Optical switches serve numerous purposes within an optical network. Each such application has its own required time of reaction, and these reaction times vary over about eight orders of magnitude. Four applications are of special interest today. A first application is provisioning, wherein switches are used inside optical cross-connects for reconfiguring to support or define a new light path. This type of switch typically replaces a mechanical switch or a fiber patch panel, with a leisurely required switching times of 1-10 msec. A second application is protection switching, used to switch optical data traffic from a first primary fiber to a second primary fiber, where the first fiber has failed or otherwise malfunctions. Because such a switch typically operates between two such primary fibers, in a 2×2 array, the required switching times are of the order of hundreds of μsec.
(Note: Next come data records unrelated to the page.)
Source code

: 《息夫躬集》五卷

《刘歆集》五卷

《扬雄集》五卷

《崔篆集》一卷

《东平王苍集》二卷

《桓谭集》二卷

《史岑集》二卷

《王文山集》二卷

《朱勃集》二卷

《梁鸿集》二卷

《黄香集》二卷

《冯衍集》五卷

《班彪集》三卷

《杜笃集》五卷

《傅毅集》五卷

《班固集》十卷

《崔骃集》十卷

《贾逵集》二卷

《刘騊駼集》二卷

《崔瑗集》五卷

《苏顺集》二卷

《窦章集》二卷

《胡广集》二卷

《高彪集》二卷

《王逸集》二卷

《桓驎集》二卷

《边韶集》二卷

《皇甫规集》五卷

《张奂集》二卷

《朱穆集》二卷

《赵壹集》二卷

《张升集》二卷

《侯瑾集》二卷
A third application is packet switching, driven in part by a migration of voice to data processing channels. Such switches are important in high speed (OCn, with n≧12) networks that switch individual optical packets, with required switching times that are smaller than a typical packet duration. For example, a 53-byte ATM packet at 10 Gbps is 42 nsec in duration and requires a packet switching time of no more than 5-10 nsec. A fourth application is external on/off modulation, with a required switching time that is a small fraction of bit duration (e.g., 100 psec for a 10 Gbps data stream).
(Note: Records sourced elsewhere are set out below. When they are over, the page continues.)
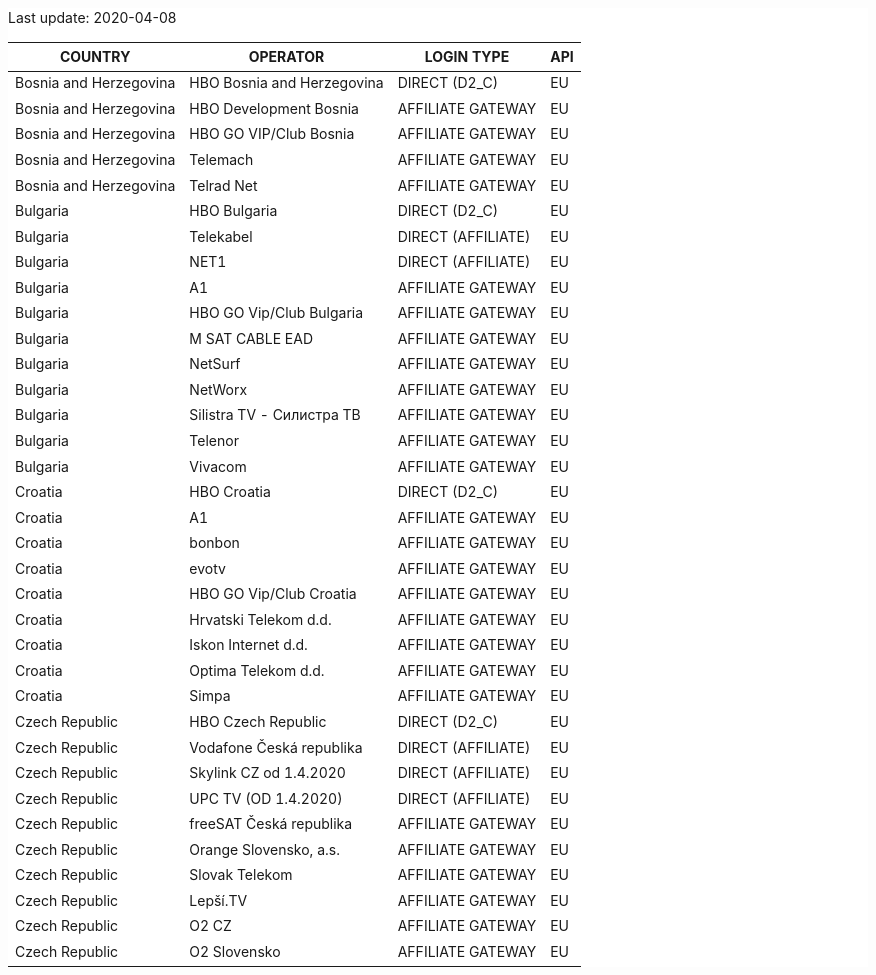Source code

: Last update: 2020-04-08

|COUNTRY|OPERATOR|LOGIN TYPE|API
|-------|--------|----------|---|
|Bosnia and Herzegovina|HBO Bosnia and Herzegovina|DIRECT (D2_C)|EU|
|Bosnia and Herzegovina|HBO Development Bosnia|AFFILIATE GATEWAY|EU|
|Bosnia and Herzegovina|HBO GO VIP/Club Bosnia|AFFILIATE GATEWAY|EU|
|Bosnia and Herzegovina|Telemach|AFFILIATE GATEWAY|EU|
|Bosnia and Herzegovina|Telrad Net|AFFILIATE GATEWAY|EU|
|Bulgaria|HBO Bulgaria|DIRECT (D2_C)|EU|
|Bulgaria|Telekabel|DIRECT (AFFILIATE)|EU|
|Bulgaria|NET1|DIRECT (AFFILIATE)|EU|
|Bulgaria|A1|AFFILIATE GATEWAY|EU|
|Bulgaria|HBO GO Vip/Club Bulgaria|AFFILIATE GATEWAY|EU|
|Bulgaria|M SAT CABLE EAD|AFFILIATE GATEWAY|EU|
|Bulgaria|NetSurf|AFFILIATE GATEWAY|EU|
|Bulgaria|NetWorx|AFFILIATE GATEWAY|EU|
|Bulgaria|Silistra TV - Силистра ТВ|AFFILIATE GATEWAY|EU|
|Bulgaria|Telenor|AFFILIATE GATEWAY|EU|
|Bulgaria|Vivacom|AFFILIATE GATEWAY|EU|
|Croatia|HBO Croatia|DIRECT (D2_C)|EU|
|Croatia|A1|AFFILIATE GATEWAY|EU|
|Croatia|bonbon|AFFILIATE GATEWAY|EU|
|Croatia|evotv|AFFILIATE GATEWAY|EU|
|Croatia|HBO GO Vip/Club Croatia|AFFILIATE GATEWAY|EU|
|Croatia|Hrvatski Telekom d.d.|AFFILIATE GATEWAY|EU|
|Croatia|Iskon Internet d.d.|AFFILIATE GATEWAY|EU|
|Croatia|Optima Telekom d.d.|AFFILIATE GATEWAY|EU|
|Croatia|Simpa|AFFILIATE GATEWAY|EU|
|Czech Republic|HBO Czech Republic|DIRECT (D2_C)|EU|
|Czech Republic|Vodafone Česká republika|DIRECT (AFFILIATE)|EU|
|Czech Republic|Skylink CZ od 1.4.2020|DIRECT (AFFILIATE)|EU|
|Czech Republic|UPC TV (OD 1.4.2020)|DIRECT (AFFILIATE)|EU|
|Czech Republic|freeSAT Česká republika|AFFILIATE GATEWAY|EU|
|Czech Republic|Orange Slovensko, a.s.|AFFILIATE GATEWAY|EU|
|Czech Republic|Slovak Telekom|AFFILIATE GATEWAY|EU|
|Czech Republic|Lepší.TV|AFFILIATE GATEWAY|EU|
|Czech Republic|O2 CZ|AFFILIATE GATEWAY|EU|
|Czech Republic|O2 Slovensko|AFFILIATE GATEWAY|EU|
Switching times for the first and second applications can be reasonably met with currently available technology, but the third and fourth applications require switching times and associated reliabilities that are not yet achieved. What is needed is an optical switch that can switch a light beam having a selected wavelength between a first optical path and a second optical path in a time interval between a few milliseconds and a few nanoseconds and that can reliably provide this switching for each of several selected wavelengths. Preferably, this switching should be reproducible and should quickly respond to change of at most one or two parameters.